Balkinization  

Thursday, December 01, 2016

Voting Rights Back at the Supreme Court: The Big Racial Gerrymandering Cases You Haven’t Heard Of

David Gans



A key chapter in North Carolina’s long running attack on one of our Constitution’s most cherished principles—equal political opportunity for all regardless of race—comes to the Supreme Court next week.   The pair of redistricting cases the Justices will hear (one from North Carolina, one from Virginia), which have gone largely unnoticed, will be an important test for the Roberts Court.   In deciding these cases, it will be critical that the Court ensure that states respect the Constitution’s promise of equal opportunity for all, reflected in the Fourteenth and Fifteenth Amendments, and the Voting Rights Act.   

Over the last five years, North Carolina has repeatedly acted to violate the Constitution’s fundamental principles of voting rights and political equality that undergird our democracy.  In the wake of the Supreme Court’s decision in Shelby County v. Holder gutting a key part of the Voting Rights Act, the North Carolina legislature enacted what the Fourth Circuit called “the most restrictive voting legislation seen in North Carolina since the enactment of the Voting Rights Act of 1965,” “target[ing] African Americans with almost surgical precision.”  The Fourth Circuit’s decision in N.C. State Conference of the NAACP v. McCrory, handed down last July, invalidated the state legislature’s effort to cut back on early voting, but a number of local election boards eliminated key early voting hours anyway, a result that may have been responsible for the depressed African American turnout during the 2016 election.   In addition to these restrictions on access to the ballot, the North Carolina legislature has sought to pack African Americans into state and congressional districts, lessening their influence elsewhere through blatant racial gerrymanders.  

On December 5, the Supreme Court will consider the constitutionality of North Carolina’s Congressional Districts 1 and 12, two huge sprawling districts whose bizarre shapes were dictated by racial considerations.  In addition to that case, McCrory v. Harris, the Court will also be hearing a companion case out of Virginia, Bethune-Hill v. Virginia Board of Elections.  In both cases, state legislatures sought to pack racial minorities into a handful of districts, using fixed racial quotas which produced badly misshapen districts.   And in both cases, the states claim “the Voting Rights Act made me do it,” based on a cartoonish version of the Voting Rights Act’s guarantee of equal political opportunity.   

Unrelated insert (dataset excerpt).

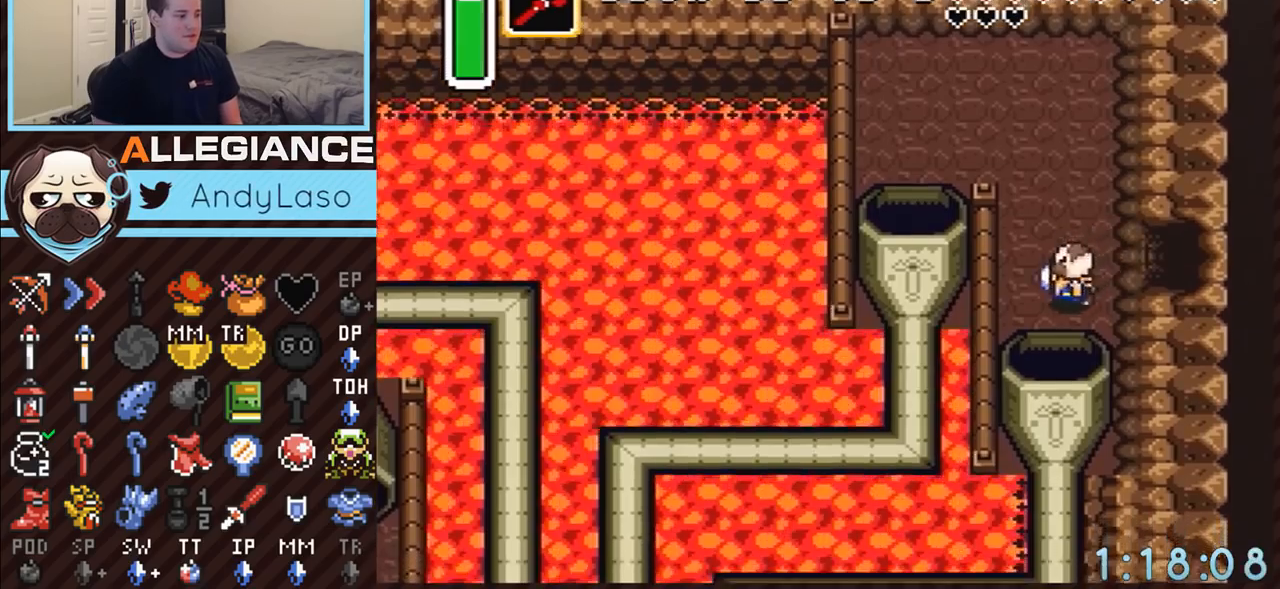
{"buttons": ["DPAD_DOWN"], "events": [[83, "DPAD_LEFT", "up"]]}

The facts of McCrory illustrate what is at stake.  In 2011, the North Carolina legislature turned Congressional Districts 1 and 12 into majority-minority districts, ignoring that in these districts, African Americans had previously been successful in electing candidates of their choice by forming coalitions with like-minded white voters.  The resulting districts cannot be squared with the Fourteenth and Fifteenth Amendment’s guarantees of equality.  The legislature used race for the predominant purpose of packing African Americans into certain districts, thereby curbing their influence elsewhere.  And because African Americans in those districts had previously acted with white voters, in line with the promise of the Fourteenth and Fifteenth Amendments, to elect candidates of their choice, the Voting Rights Act plainly did not compel the redistricting.  States may not use a racial quota to pack racial minorities into certain districts under the guise of Voting Rights Act compliance.    

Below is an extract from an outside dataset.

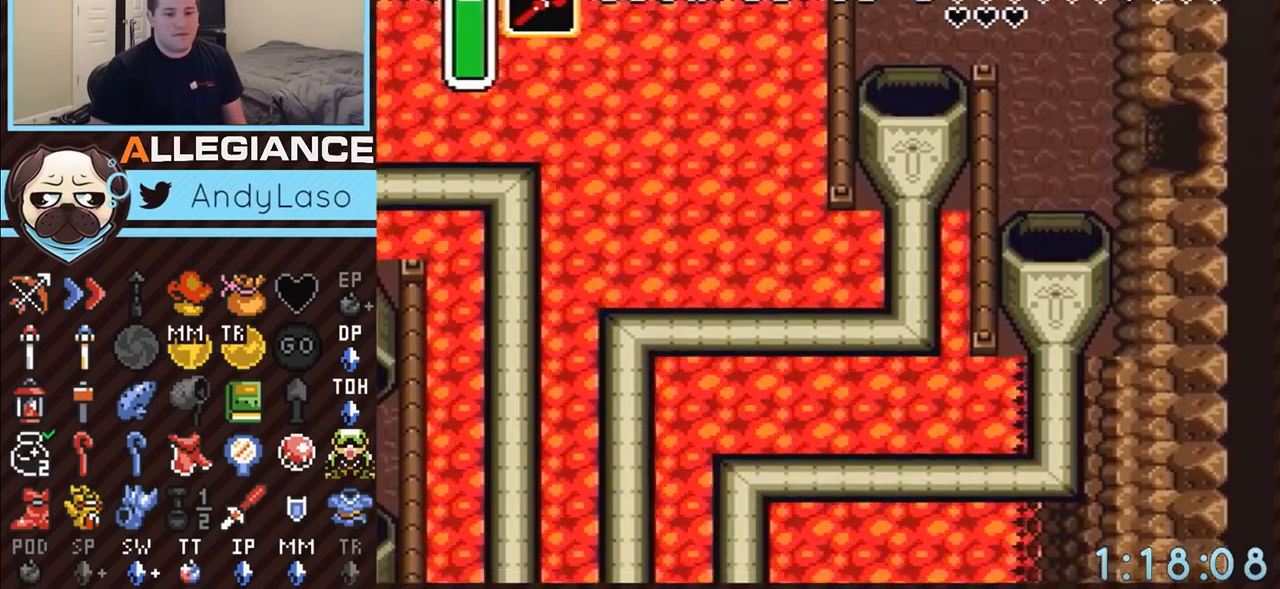
{"buttons": [], "events": [[417, "DPAD_DOWN", "up"]]}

In striking down North Carolina’s omnibus voter suppression law, the Fourth Circuit observed that a political party holding a majority of seats in the legislature may not “entrench itself . . . by targeting voters who, based on race, were unlikely to vote for the majority party,” making clear that efforts to seek partisan gain “cannot be accepted where politics as usual translates into race-based discrimination.”  The same principle condemns North Carolina’s racial gerrymanders.   In drawing Congressional Districts 1 and  12, race predominated over traditional districting criteria, producing monstrously misshapen districts whose lines can only be explained by the legislature’s desire to pack African Americans into those districts.  The history of past and continuing racial discrimination in North Carolina—from 2011 until today—paints a powerful picture of how North Carolina has sought to marginalize African American voters, whether by making it harder for them to vote or by packing them into districts. 

The Justices need not break new ground to invalidate the racial gerrymanders in McCrory and Bethune-Hill.  It need only apply its past cases, which make clear that the Constitution does not tolerate racial discrimination in the drawing of district lines.  Two years ago, in a case involving a racial gerrymander enacted by the Alabama legislature, the Court made clear that the Voting Rights Act requires “tak[ing] account of all significant circumstances,” not “mechanically rely[ing] on numerical percentages,” as the North Carolina and Virginia legislatures did.  States may draw majority-minority districts to help realize the promise of equality contained in the Fourteenth and Fifteenth Amendments, but they must do so based on hard evidence, not on racial quotas.  Upholding that principle would be an important victory not only for those challenging these district lines, but also for our Constitution’s promise of equal political opportunity for all.      

David H. Gans is the Director of the Human Rights, Civil Rights and Citizenship Program at the Constitutional Accountability Center.  This post is cross-posted at Text and History.